将下列所有行逐字原样摘录，不作任何改动；答案中略去图片。

◆ **给定数据**:

- - -

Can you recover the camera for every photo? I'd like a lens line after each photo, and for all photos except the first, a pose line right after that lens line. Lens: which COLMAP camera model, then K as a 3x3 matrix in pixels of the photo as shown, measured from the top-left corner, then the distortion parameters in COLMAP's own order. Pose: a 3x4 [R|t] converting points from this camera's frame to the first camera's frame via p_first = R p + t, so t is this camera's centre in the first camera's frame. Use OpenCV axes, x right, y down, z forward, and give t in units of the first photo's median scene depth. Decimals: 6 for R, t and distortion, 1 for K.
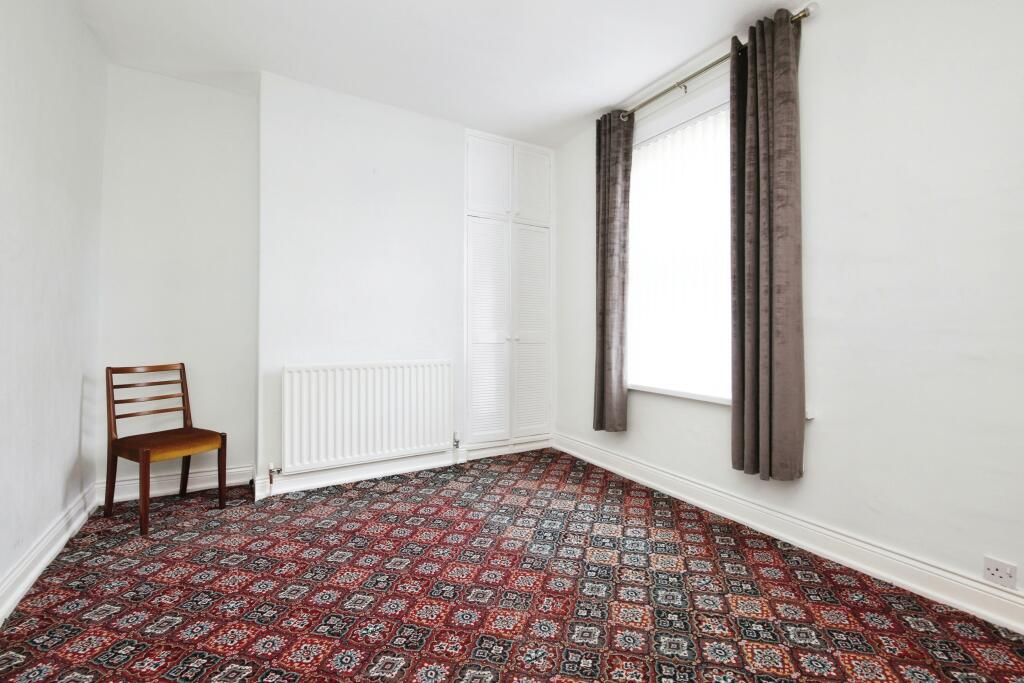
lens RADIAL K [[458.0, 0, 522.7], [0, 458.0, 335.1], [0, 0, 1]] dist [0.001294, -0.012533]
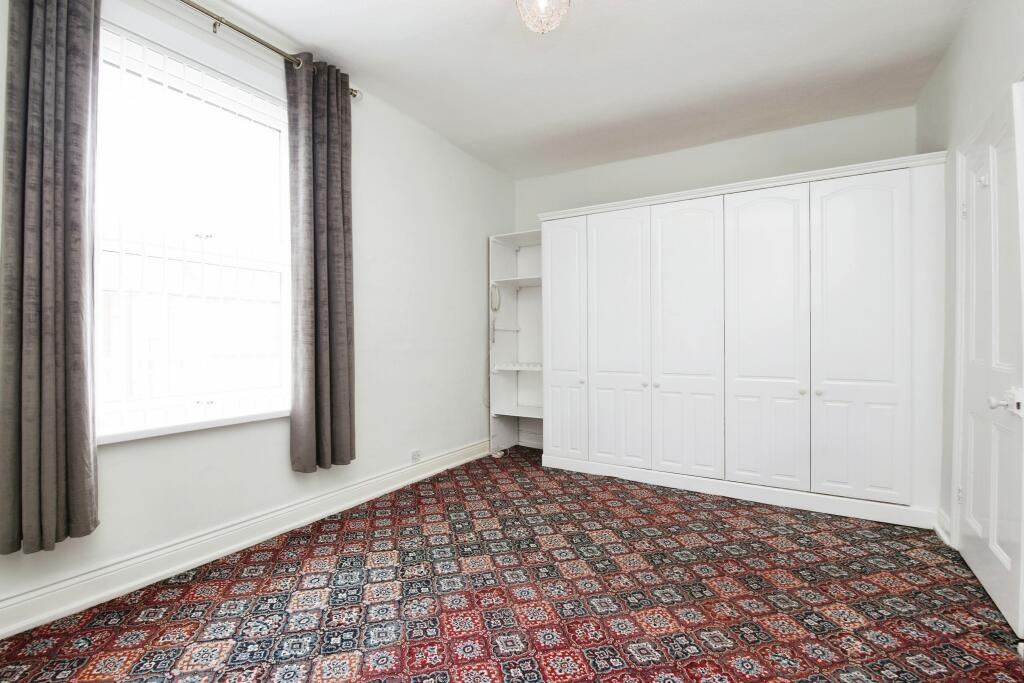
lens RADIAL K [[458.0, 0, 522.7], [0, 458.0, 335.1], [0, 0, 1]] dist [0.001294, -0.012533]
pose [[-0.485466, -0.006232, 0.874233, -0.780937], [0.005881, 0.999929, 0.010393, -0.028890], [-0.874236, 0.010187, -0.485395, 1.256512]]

- - -

◆ **答案部分**:
Can you recover the camera for every photo? I'd like a lens line after each photo, and for all photos except the first, a pose line right after that lens line. Lens: which COLMAP camera model, then K as a 3x3 matrix in pixels of the photo as shown, measured from the top-left corner, then the distortion parameters in COLMAP's own order. Pose: a 3x4 [R|t] converting points from this camera's frame to the first camera's frame via p_first = R p + t, so t is this camera's centre in the first camera's frame. Use OpenCV axes, x right, y down, z forward, and give t in units of the first photo's median scene depth. Decimals: 6 for R, t and distortion, 1 for K.
lens RADIAL K [[458.0, 0, 522.7], [0, 458.0, 335.1], [0, 0, 1]] dist [0.001294, -0.012533]
lens RADIAL K [[458.0, 0, 522.7], [0, 458.0, 335.1], [0, 0, 1]] dist [0.001294, -0.012533]
pose [[-0.485466, -0.006232, 0.874233, -0.780937], [0.005881, 0.999929, 0.010393, -0.028890], [-0.874236, 0.010187, -0.485395, 1.256512]]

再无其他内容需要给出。